(Stored entries)
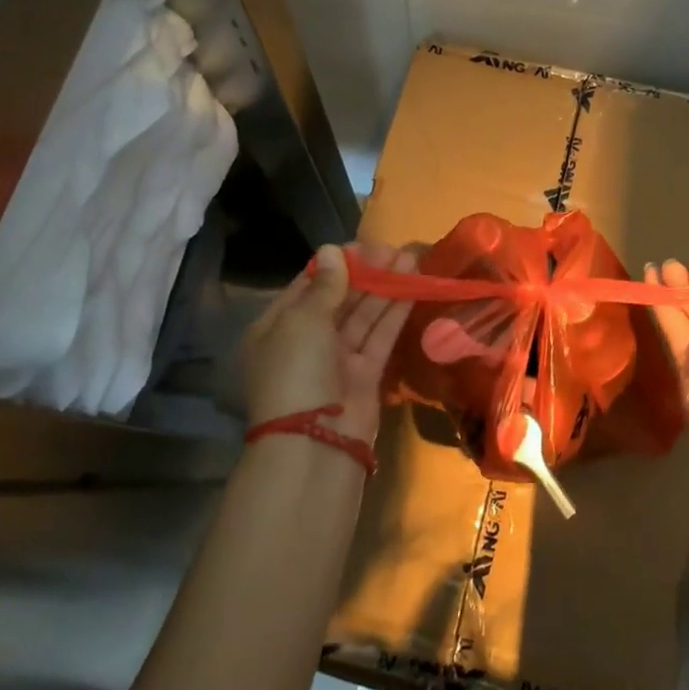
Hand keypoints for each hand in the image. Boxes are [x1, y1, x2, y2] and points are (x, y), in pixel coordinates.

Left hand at [242, 242, 416, 444]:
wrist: (315, 443)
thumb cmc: (297, 371)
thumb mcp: (303, 321)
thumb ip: (325, 286)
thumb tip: (331, 250)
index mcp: (276, 328)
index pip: (307, 287)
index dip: (334, 265)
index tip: (361, 245)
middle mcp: (306, 342)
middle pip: (338, 300)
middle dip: (365, 274)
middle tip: (392, 249)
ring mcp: (337, 360)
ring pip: (363, 316)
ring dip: (385, 288)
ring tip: (409, 259)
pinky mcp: (365, 374)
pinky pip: (380, 336)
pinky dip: (394, 313)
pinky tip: (412, 287)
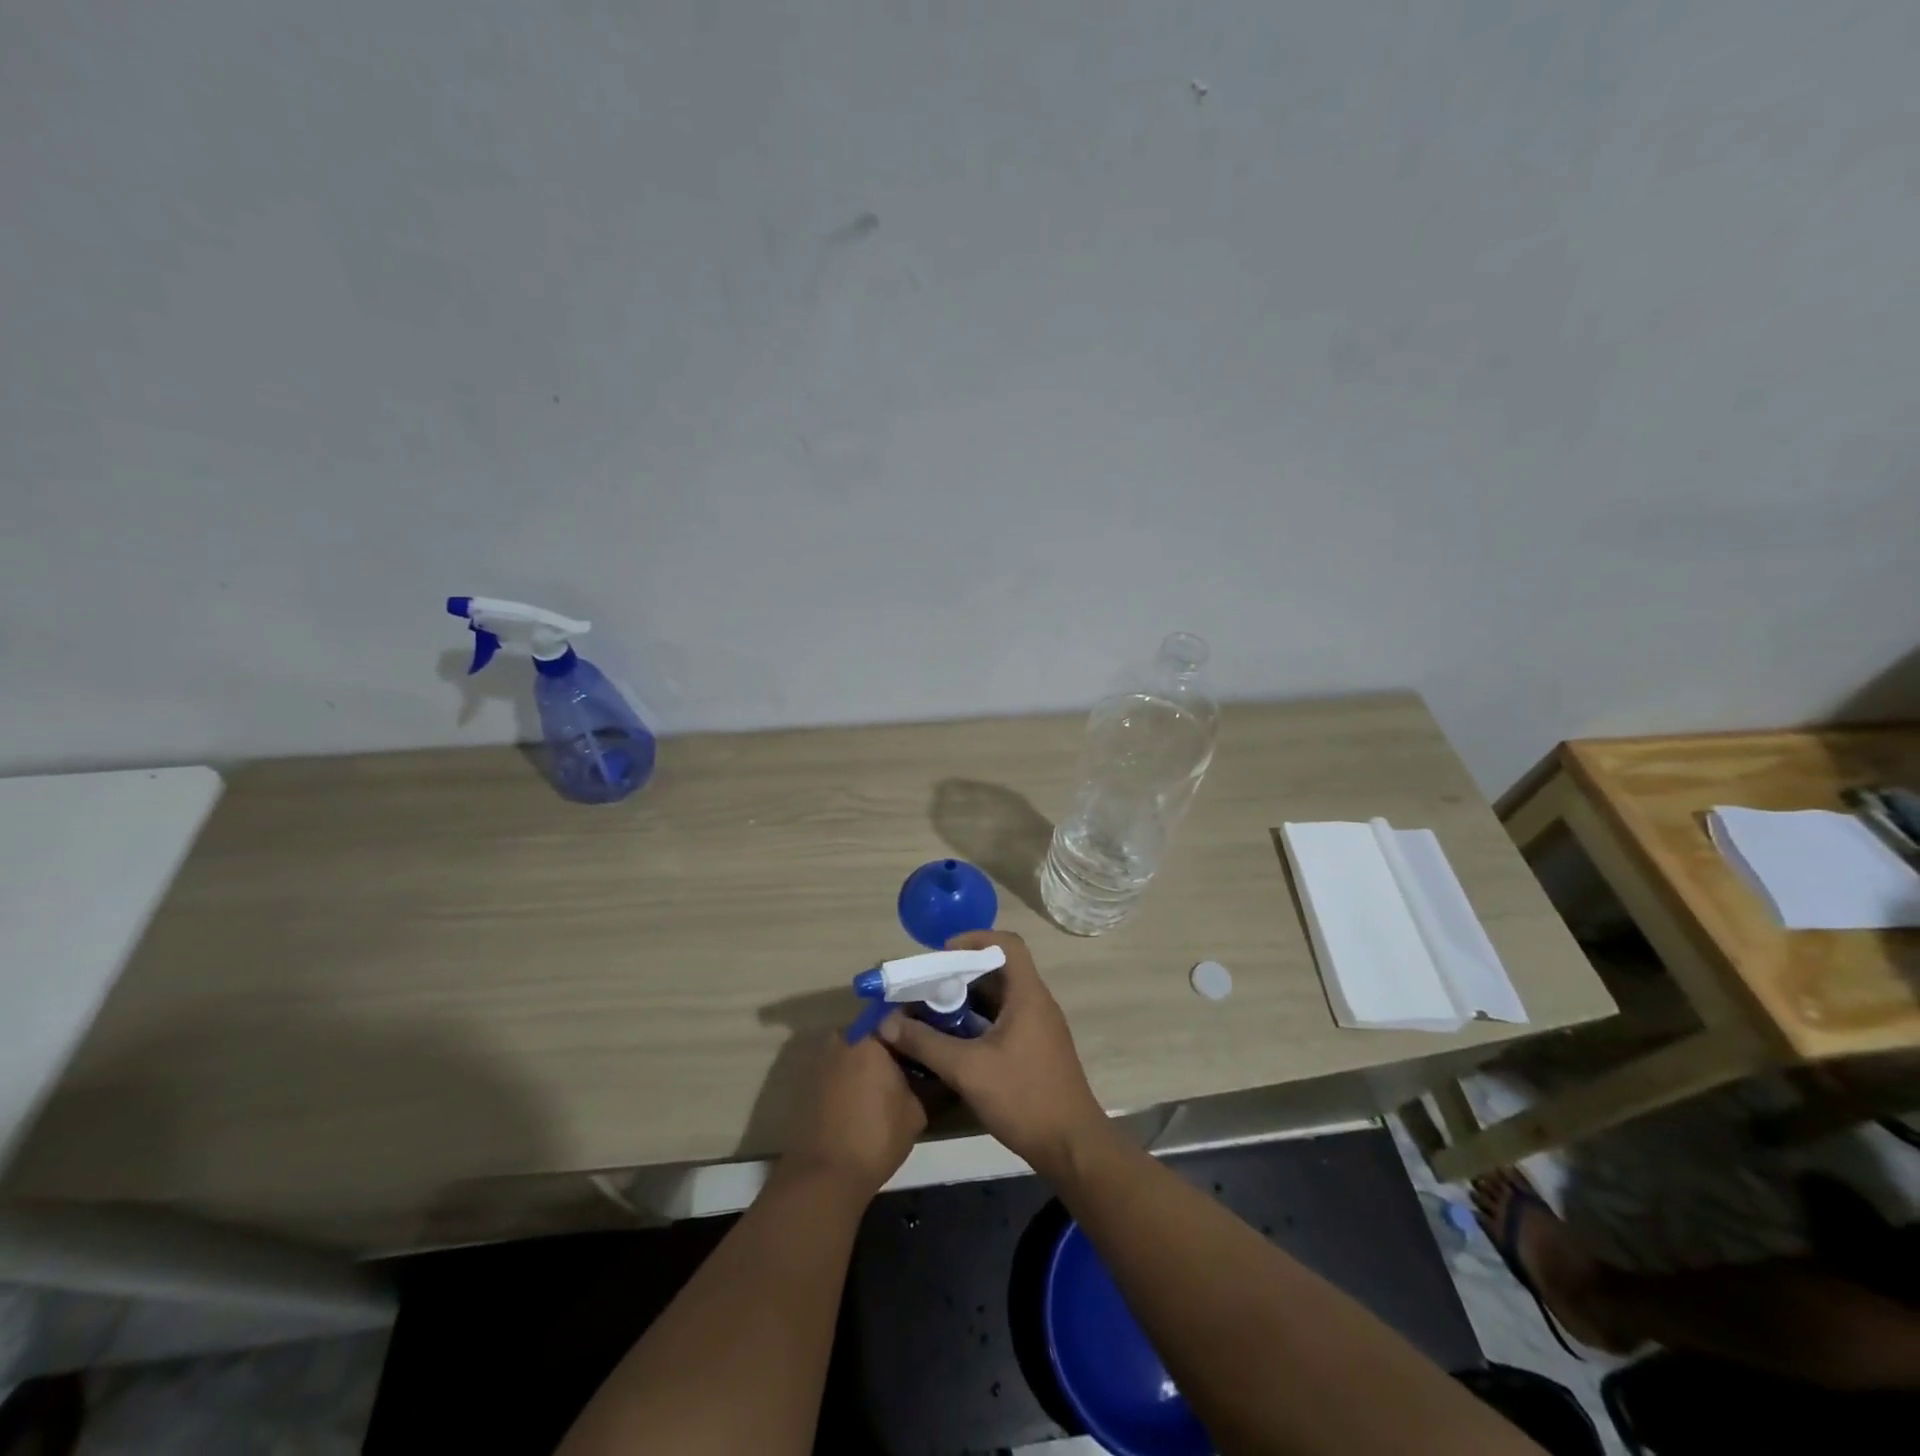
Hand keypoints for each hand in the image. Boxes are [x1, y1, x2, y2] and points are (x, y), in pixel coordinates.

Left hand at [783, 1027, 927, 1198]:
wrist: (824, 1177)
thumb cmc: (876, 1136)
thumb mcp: (916, 1110)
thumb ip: (922, 1081)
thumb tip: (926, 1072)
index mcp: (869, 1036)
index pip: (897, 1015)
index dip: (915, 1026)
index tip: (928, 1037)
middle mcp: (842, 1038)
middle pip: (873, 1031)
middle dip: (891, 1044)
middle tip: (912, 1063)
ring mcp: (821, 1059)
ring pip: (855, 1050)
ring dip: (870, 1062)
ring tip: (890, 1083)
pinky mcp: (809, 1082)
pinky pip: (839, 1069)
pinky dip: (852, 1078)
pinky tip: (866, 1099)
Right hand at [879, 930, 1110, 1178]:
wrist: (1071, 1146)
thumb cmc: (1023, 1097)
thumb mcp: (967, 1069)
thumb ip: (925, 1043)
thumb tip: (886, 1023)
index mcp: (1028, 995)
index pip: (1007, 944)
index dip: (975, 939)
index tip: (943, 954)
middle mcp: (1037, 1003)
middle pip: (1000, 970)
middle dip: (962, 972)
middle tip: (928, 985)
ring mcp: (1039, 1027)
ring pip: (1001, 997)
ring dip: (968, 999)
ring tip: (933, 1010)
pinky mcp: (1036, 1049)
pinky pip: (1005, 1019)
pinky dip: (979, 1021)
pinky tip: (954, 1040)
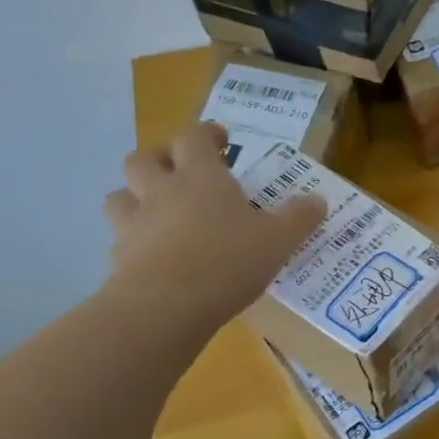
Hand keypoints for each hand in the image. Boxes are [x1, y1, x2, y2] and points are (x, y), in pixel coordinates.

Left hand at [102, 123, 326, 330]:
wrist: (167, 305)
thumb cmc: (229, 260)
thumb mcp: (279, 239)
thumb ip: (299, 218)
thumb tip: (318, 201)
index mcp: (201, 177)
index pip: (194, 137)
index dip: (206, 134)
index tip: (221, 140)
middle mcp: (162, 192)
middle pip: (144, 158)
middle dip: (161, 158)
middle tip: (182, 171)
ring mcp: (135, 224)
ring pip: (119, 195)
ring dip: (134, 196)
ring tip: (157, 210)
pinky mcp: (120, 258)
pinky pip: (121, 239)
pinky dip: (134, 241)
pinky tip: (152, 255)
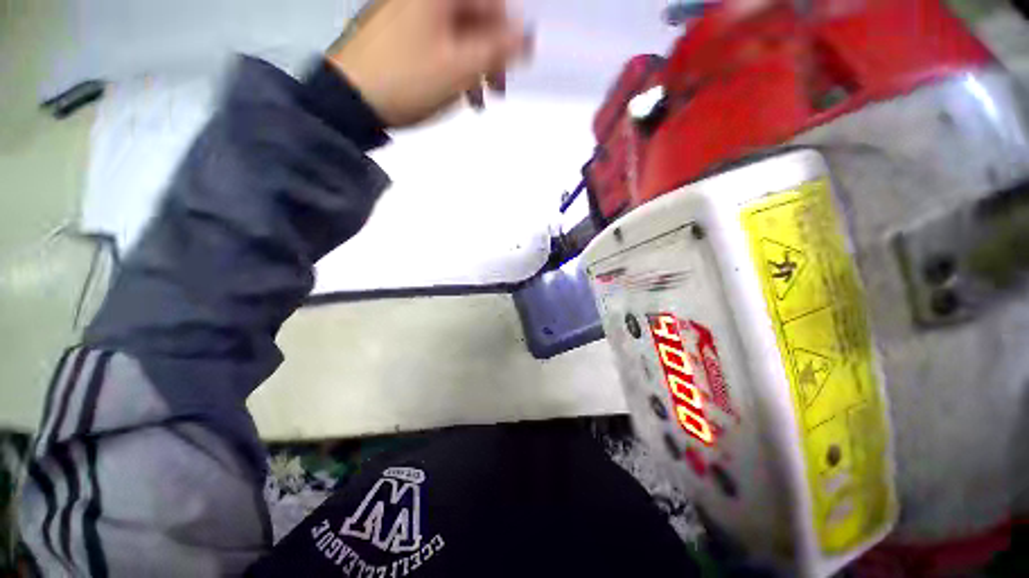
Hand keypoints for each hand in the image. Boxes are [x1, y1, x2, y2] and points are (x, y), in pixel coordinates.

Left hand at [328, 0, 531, 127]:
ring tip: (479, 101)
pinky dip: (456, 67)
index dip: (510, 35)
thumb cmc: (407, 79)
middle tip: (499, 90)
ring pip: (460, 35)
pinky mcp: (404, 33)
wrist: (352, 98)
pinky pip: (441, 44)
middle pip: (476, 18)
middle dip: (492, 56)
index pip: (493, 3)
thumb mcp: (460, 67)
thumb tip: (527, 38)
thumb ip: (497, 50)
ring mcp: (412, 13)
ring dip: (476, 68)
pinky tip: (460, 93)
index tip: (516, 67)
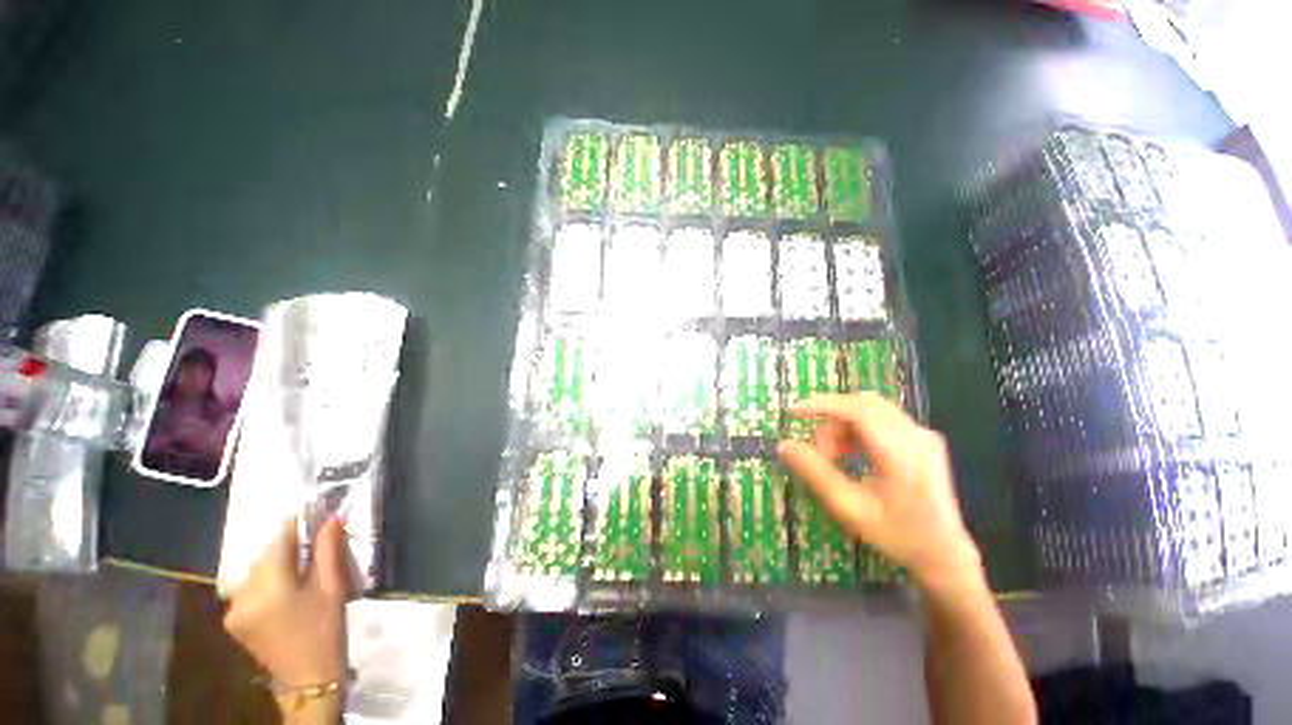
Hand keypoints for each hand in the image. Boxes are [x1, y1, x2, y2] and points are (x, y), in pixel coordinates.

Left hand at [224, 516, 350, 689]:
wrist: (310, 687)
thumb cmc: (326, 642)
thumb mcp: (332, 598)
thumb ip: (328, 554)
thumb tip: (331, 517)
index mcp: (272, 579)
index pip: (282, 535)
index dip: (299, 534)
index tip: (314, 540)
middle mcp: (246, 585)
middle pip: (267, 555)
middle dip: (286, 561)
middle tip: (306, 580)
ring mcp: (234, 603)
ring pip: (255, 573)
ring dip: (271, 578)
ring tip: (291, 600)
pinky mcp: (230, 618)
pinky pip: (246, 592)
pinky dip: (260, 596)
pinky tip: (275, 613)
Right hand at [777, 393, 981, 592]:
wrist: (942, 550)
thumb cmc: (897, 536)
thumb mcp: (852, 511)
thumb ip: (818, 476)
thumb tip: (786, 446)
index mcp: (900, 451)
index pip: (858, 409)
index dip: (824, 405)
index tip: (795, 411)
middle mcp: (915, 433)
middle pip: (867, 405)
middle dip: (835, 420)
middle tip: (818, 453)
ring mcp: (925, 435)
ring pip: (878, 412)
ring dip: (850, 426)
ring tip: (835, 461)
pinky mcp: (928, 441)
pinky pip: (890, 422)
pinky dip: (866, 432)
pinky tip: (857, 459)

#### BRIEF:
Retype exactly the line with "ring dip: (271, 578)" and each line after it until the records end, and include no other line.

#### EXERCISE RESPONSE:
ring dip: (271, 578)
ring tip: (291, 600)
pinky mcp: (230, 618)
pinky pip: (246, 592)
pinky dip: (260, 596)
pinky tip: (275, 613)
Right hand at [777, 393, 981, 592]:
wrist: (942, 550)
thumb cmc: (897, 536)
thumb mcp: (852, 511)
thumb ip: (818, 476)
thumb tip: (786, 446)
index mcp: (900, 451)
index pip: (858, 409)
index dip: (824, 405)
index tip: (795, 411)
middle mcp: (915, 433)
middle pip: (867, 405)
middle dip: (835, 420)
middle tip: (818, 453)
ring mcp: (925, 435)
ring pip: (878, 412)
ring dip: (850, 426)
ring tip: (835, 461)
pinky mcp: (928, 441)
pinky pip: (890, 422)
pinky dip: (866, 432)
pinky tip: (857, 459)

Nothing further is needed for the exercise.